--- Records ---
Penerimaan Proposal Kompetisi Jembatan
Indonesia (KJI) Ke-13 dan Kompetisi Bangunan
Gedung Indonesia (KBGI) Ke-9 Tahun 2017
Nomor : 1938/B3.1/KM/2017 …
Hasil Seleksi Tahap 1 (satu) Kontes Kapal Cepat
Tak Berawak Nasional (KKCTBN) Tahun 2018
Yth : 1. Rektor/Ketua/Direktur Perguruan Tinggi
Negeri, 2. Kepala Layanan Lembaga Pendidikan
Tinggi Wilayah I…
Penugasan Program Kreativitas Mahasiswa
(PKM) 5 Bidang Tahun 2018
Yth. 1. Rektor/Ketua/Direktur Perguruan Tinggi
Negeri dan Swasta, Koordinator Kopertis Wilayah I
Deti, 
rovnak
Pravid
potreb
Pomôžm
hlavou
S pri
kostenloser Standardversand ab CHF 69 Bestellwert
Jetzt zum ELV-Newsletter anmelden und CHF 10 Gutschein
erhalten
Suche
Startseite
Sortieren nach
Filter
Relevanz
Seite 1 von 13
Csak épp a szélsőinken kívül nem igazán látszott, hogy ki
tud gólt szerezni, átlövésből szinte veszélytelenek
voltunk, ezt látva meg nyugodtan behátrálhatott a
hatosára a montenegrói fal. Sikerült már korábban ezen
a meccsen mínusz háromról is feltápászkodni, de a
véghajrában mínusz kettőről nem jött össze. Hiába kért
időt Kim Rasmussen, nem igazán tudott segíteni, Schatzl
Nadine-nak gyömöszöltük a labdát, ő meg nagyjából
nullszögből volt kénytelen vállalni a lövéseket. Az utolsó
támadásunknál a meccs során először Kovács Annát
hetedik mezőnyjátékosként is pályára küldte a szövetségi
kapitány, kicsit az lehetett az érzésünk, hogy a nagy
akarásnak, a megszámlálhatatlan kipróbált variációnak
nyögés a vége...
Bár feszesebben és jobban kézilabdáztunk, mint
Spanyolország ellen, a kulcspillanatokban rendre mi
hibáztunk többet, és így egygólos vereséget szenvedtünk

--- Work to complete ---
The full listing above is to be transcribed exactly.

--- Task answer ---
Penerimaan Proposal Kompetisi Jembatan
Indonesia (KJI) Ke-13 dan Kompetisi Bangunan
Gedung Indonesia (KBGI) Ke-9 Tahun 2017
Nomor : 1938/B3.1/KM/2017 …
Hasil Seleksi Tahap 1 (satu) Kontes Kapal Cepat
Tak Berawak Nasional (KKCTBN) Tahun 2018
Yth : 1. Rektor/Ketua/Direktur Perguruan Tinggi
Negeri, 2. Kepala Layanan Lembaga Pendidikan
Tinggi Wilayah I…
Penugasan Program Kreativitas Mahasiswa
(PKM) 5 Bidang Tahun 2018
Yth. 1. Rektor/Ketua/Direktur Perguruan Tinggi
Negeri dan Swasta, Koordinator Kopertis Wilayah I
Deti, 
rovnak
Pravid
potreb
Pomôžm
hlavou
S pri
kostenloser Standardversand ab CHF 69 Bestellwert
Jetzt zum ELV-Newsletter anmelden und CHF 10 Gutschein
erhalten
Suche
Startseite
Sortieren nach
Filter
Relevanz
Seite 1 von 13
Csak épp a szélsőinken kívül nem igazán látszott, hogy ki
tud gólt szerezni, átlövésből szinte veszélytelenek
voltunk, ezt látva meg nyugodtan behátrálhatott a
hatosára a montenegrói fal. Sikerült már korábban ezen
a meccsen mínusz háromról is feltápászkodni, de a
véghajrában mínusz kettőről nem jött össze. Hiába kért
időt Kim Rasmussen, nem igazán tudott segíteni, Schatzl
Nadine-nak gyömöszöltük a labdát, ő meg nagyjából
nullszögből volt kénytelen vállalni a lövéseket. Az utolsó
támadásunknál a meccs során először Kovács Annát
hetedik mezőnyjátékosként is pályára küldte a szövetségi
kapitány, kicsit az lehetett az érzésünk, hogy a nagy
akarásnak, a megszámlálhatatlan kipróbált variációnak
nyögés a vége...
Bár feszesebben és jobban kézilabdáztunk, mint
Spanyolország ellen, a kulcspillanatokban rendre mi
hibáztunk többet, és így egygólos vereséget szenvedtünk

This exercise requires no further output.